Chinese workers expressed their disgust for Microsoft on Friday as hundreds of employees at the company's Nokia phone business factory vehemently protested over the recent mass layoffs announced last month.
Calling Microsoft's layoffs "hostile and violent," the protesters held banners and shouted anti-Microsoft slogans for over five hours.
Back on July 17, Microsoft engaged in the deepest job cuts in its 39-year history, laying off some 18,000 workers. Over 12,500 of those cuts came from Nokia end of the business, the Finnish smartphone maker Microsoft had purchased back in April for $7.2 billion.
The most recent uproar in China occurred at the Nokia research center and factory in Beijing that employs 2,400 workers. This trouble in China for Microsoft comes on the heels of the antimonopoly probe the company is embroiled in as Microsoft offices in four cities in the country were raided last week by Chinese authorities, as Tech Times reported.
Microsoft's new appointed Chief Executive, Satya Nadella, has pledged to slim the software company down since he took over in February in an effort to better compete with some of the company's smaller Internet rivals.
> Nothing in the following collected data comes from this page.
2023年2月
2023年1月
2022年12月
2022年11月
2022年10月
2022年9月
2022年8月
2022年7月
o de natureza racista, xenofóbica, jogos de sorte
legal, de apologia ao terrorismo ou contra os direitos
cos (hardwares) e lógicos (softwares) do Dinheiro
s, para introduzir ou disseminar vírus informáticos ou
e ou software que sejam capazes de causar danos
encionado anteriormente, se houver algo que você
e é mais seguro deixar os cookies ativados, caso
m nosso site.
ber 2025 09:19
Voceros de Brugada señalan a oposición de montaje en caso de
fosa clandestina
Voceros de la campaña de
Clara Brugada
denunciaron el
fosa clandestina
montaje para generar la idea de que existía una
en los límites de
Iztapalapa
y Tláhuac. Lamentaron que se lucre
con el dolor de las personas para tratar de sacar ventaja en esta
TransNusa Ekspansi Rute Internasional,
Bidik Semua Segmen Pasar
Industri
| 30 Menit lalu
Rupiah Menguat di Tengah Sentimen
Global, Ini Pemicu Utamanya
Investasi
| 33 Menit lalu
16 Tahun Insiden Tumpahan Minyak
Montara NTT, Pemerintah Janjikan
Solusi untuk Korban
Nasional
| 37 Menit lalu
In total, Nadella's 2014 cuts have trimmed approximately 14 percent of the company's worldwide workforce.
According to recent reports, employees affected will receive severance, as well as assistance with transitioning to new jobs in many locations.
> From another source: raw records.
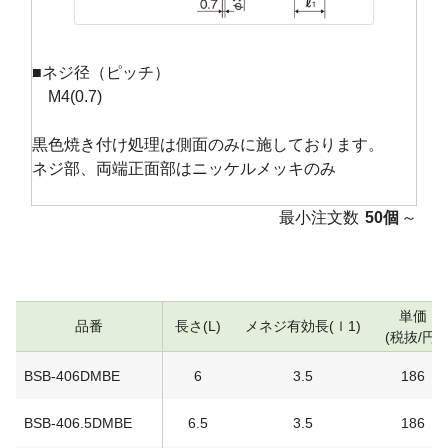
■ネジ径（ピッチ）
M4(0.7)
黒色焼き付け処理は側面のみに施しております。
ネジ部、両端正面部はニッケルメッキのみ
最小注文数
50個
～
単価
品番
長さ(L)
メネジ有効長(ｌ1)
(税抜/円)
BSB-406DMBE
6
3.5
186
BSB-406.5DMBE
6.5
3.5
186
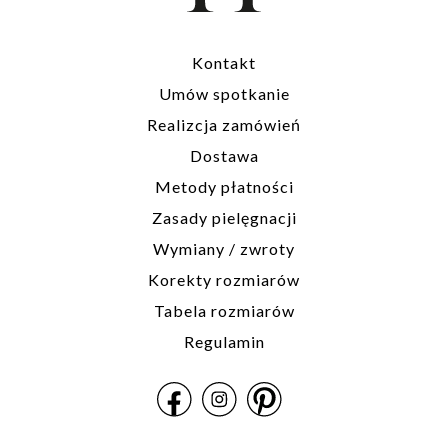
Kontakt
Umów spotkanie
Realizcja zamówień
Dostawa
Metody płatności
Zasady pielęgnacji
Wymiany / zwroty
Korekty rozmiarów
Tabela rozmiarów
Regulamin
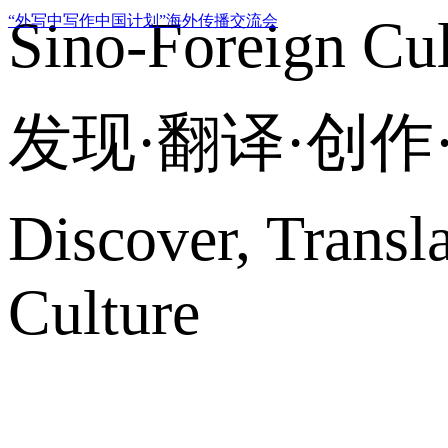
Sino-Foreign Cul
“外写中写作中国计划”海外传播交流会
发现·翻译·创
Discover, Transl
Culture
网站地图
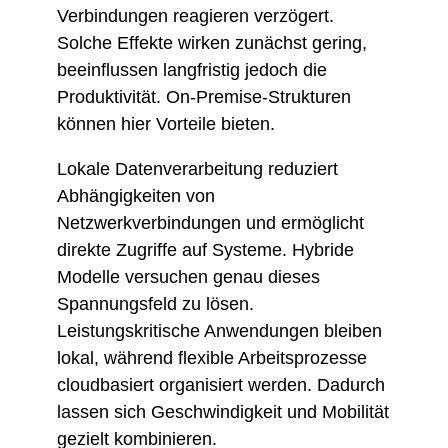
Verbindungen reagieren verzögert.
Solche Effekte wirken zunächst gering,
beeinflussen langfristig jedoch die
Produktivität. On-Premise-Strukturen
können hier Vorteile bieten.
Lokale Datenverarbeitung reduziert
Abhängigkeiten von
Netzwerkverbindungen und ermöglicht
direkte Zugriffe auf Systeme. Hybride
Modelle versuchen genau dieses
Spannungsfeld zu lösen.
Leistungskritische Anwendungen bleiben
lokal, während flexible Arbeitsprozesse
cloudbasiert organisiert werden. Dadurch
lassen sich Geschwindigkeit und Mobilität
gezielt kombinieren.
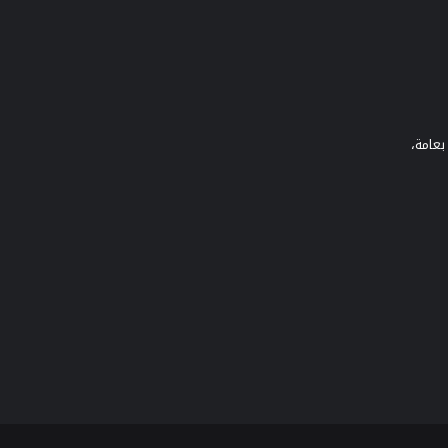
بعامة،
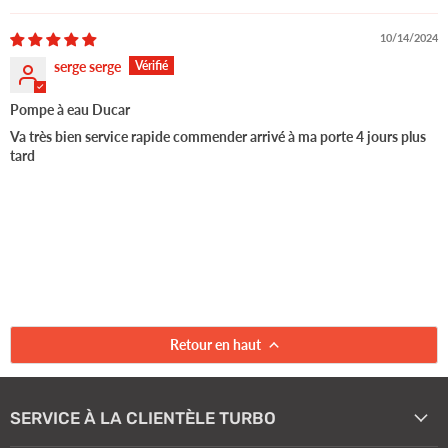
10/14/2024
serge serge
Pompe à eau Ducar
Va très bien service rapide commender arrivé à ma porte 4 jours plus
tard
Retour en haut
SERVICE À LA CLIENTÈLE TURBO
Nokia had been struggling in the smartphone race, not only losing market share to rival companies Samsung and Apple, but also to several smaller Chinese manufacturers like Xiaomi, ZTE, Huawei and Coolpad as lower-cost devices and the burgeoning market in emerging countries now dominate the smartphone space.
The Microsoft/Nokia effort in the smartphone market is expected to make a play with lower-cost product in smaller markets around the world moving forward.
In an earlier report by Tech Times, it was noted that Nadella's plan, or at least the prospects of it, were already paying off for the company as Microsoft's shares had risen by 19 percent so far this year. It was also reported that this recent round of layoffs was the largest in the company's history.
The Tech Times report also claimed that after the Nokia purchase Microsoft is now focusing on "mobile-first" and "cloud-first" strategies, part of its consumer hardware and software product strategy that now involves Nokia.